[RECORDS FOR THIS EXERCISE — start]
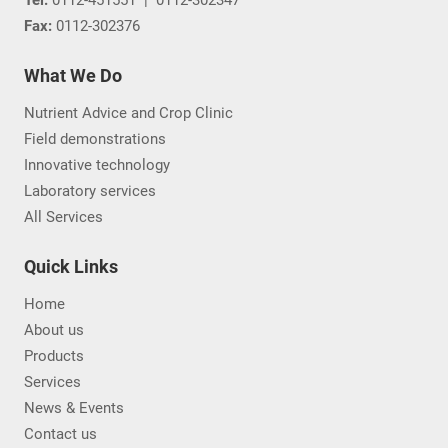
Fax:
0112-302376
What We Do
Nutrient Advice and Crop Clinic
Field demonstrations
Innovative technology
Laboratory services
All Services
Quick Links
Home
About us
Products
Services
News & Events
Contact us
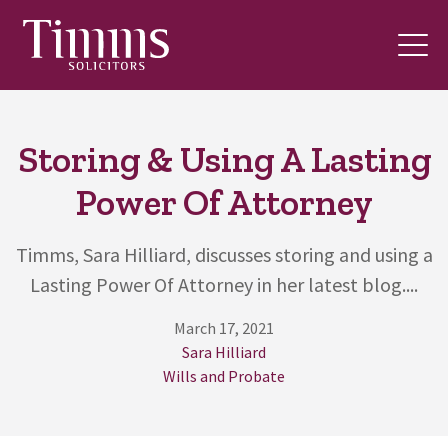
Storing & Using A Lasting
Power Of Attorney
Timms, Sara Hilliard, discusses storing and using a
Lasting Power Of Attorney in her latest blog....
March 17, 2021
Sara Hilliard
Wills and Probate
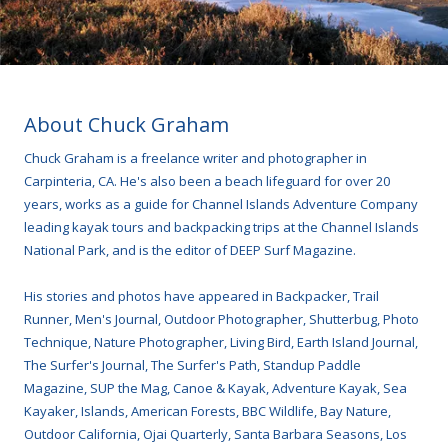
About Chuck Graham
Chuck Graham is a freelance writer and photographer in
Carpinteria, CA. He's also been a beach lifeguard for over 20
years, works as a guide for Channel Islands Adventure Company
leading kayak tours and backpacking trips at the Channel Islands
National Park, and is the editor of DEEP Surf Magazine.
His stories and photos have appeared in Backpacker, Trail
Runner, Men's Journal, Outdoor Photographer, Shutterbug, Photo
Technique, Nature Photographer, Living Bird, Earth Island Journal,
The Surfer's Journal, The Surfer's Path, Standup Paddle
Magazine, SUP the Mag, Canoe & Kayak, Adventure Kayak, Sea
Kayaker, Islands, American Forests, BBC Wildlife, Bay Nature,
Outdoor California, Ojai Quarterly, Santa Barbara Seasons, Los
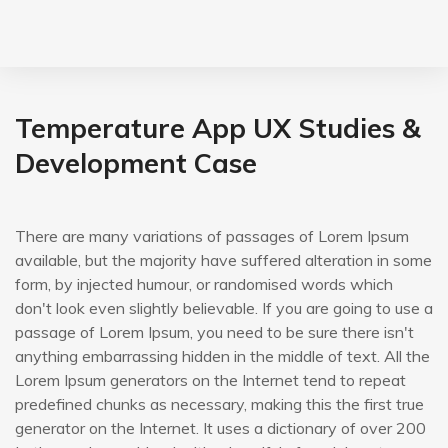
Temperature App UX Studies &
Development Case
There are many variations of passages of Lorem Ipsum
available, but the majority have suffered alteration in some
form, by injected humour, or randomised words which
don't look even slightly believable. If you are going to use a
passage of Lorem Ipsum, you need to be sure there isn't
anything embarrassing hidden in the middle of text. All the
Lorem Ipsum generators on the Internet tend to repeat
predefined chunks as necessary, making this the first true
generator on the Internet. It uses a dictionary of over 200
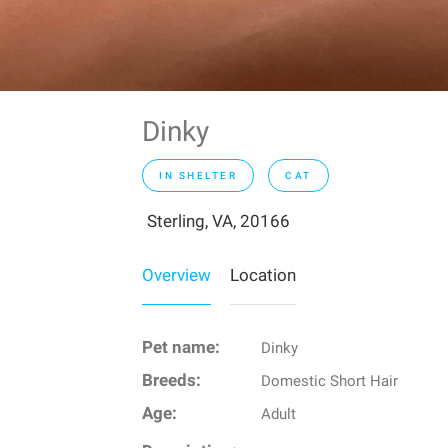
Dinky
IN SHELTER
CAT
Sterling, VA, 20166
Overview
Location
Pet name:
Dinky
Breeds:
Domestic Short Hair
Age:
Adult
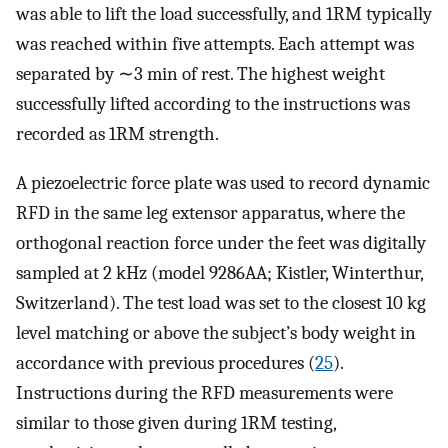
was able to lift the load successfully, and 1RM typically
was reached within five attempts. Each attempt was
separated by ∼3 min of rest. The highest weight
successfully lifted according to the instructions was
recorded as 1RM strength.
A piezoelectric force plate was used to record dynamic
RFD in the same leg extensor apparatus, where the
orthogonal reaction force under the feet was digitally
sampled at 2 kHz (model 9286AA; Kistler, Winterthur,
Switzerland). The test load was set to the closest 10 kg
level matching or above the subject’s body weight in
accordance with previous procedures (
25
).
Instructions during the RFD measurements were
similar to those given during 1RM testing,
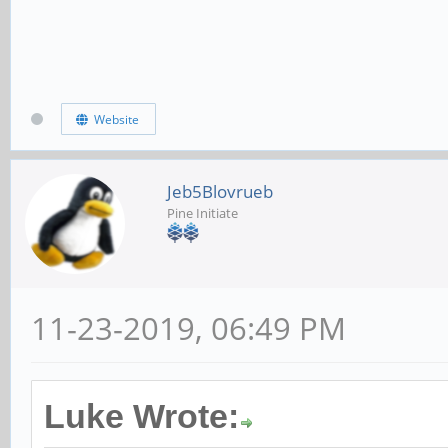
Website
Jeb5Blovrueb
Pine Initiate
11-23-2019, 06:49 PM
Luke Wrote:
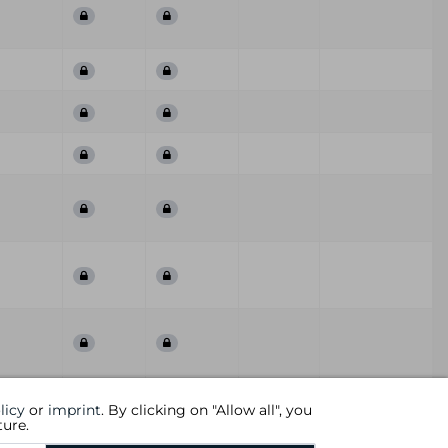
First
Last
ummary
QoD
Comment
licy
or
imprint
. By clicking on "Allow all", you
Seen
Seen
ture.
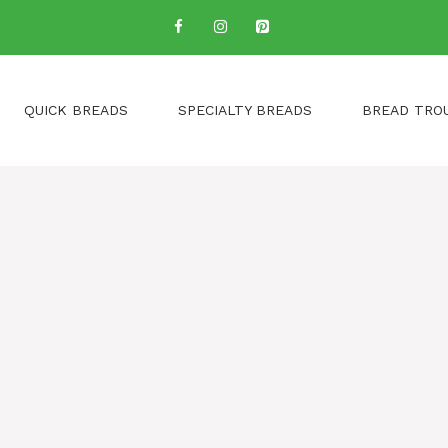
QUICK BREADS
SPECIALTY BREADS
BREAD TRO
[RECORDS FOR THIS EXERCISE — finish]
### WORK TASK
Reproduce every line from the preceding data in which the word "Journal" can be found.

### WRITTEN ANSWER
Runner, Men's Journal, Outdoor Photographer, Shutterbug, Photo
Technique, Nature Photographer, Living Bird, Earth Island Journal,
The Surfer's Journal, The Surfer's Path, Standup Paddle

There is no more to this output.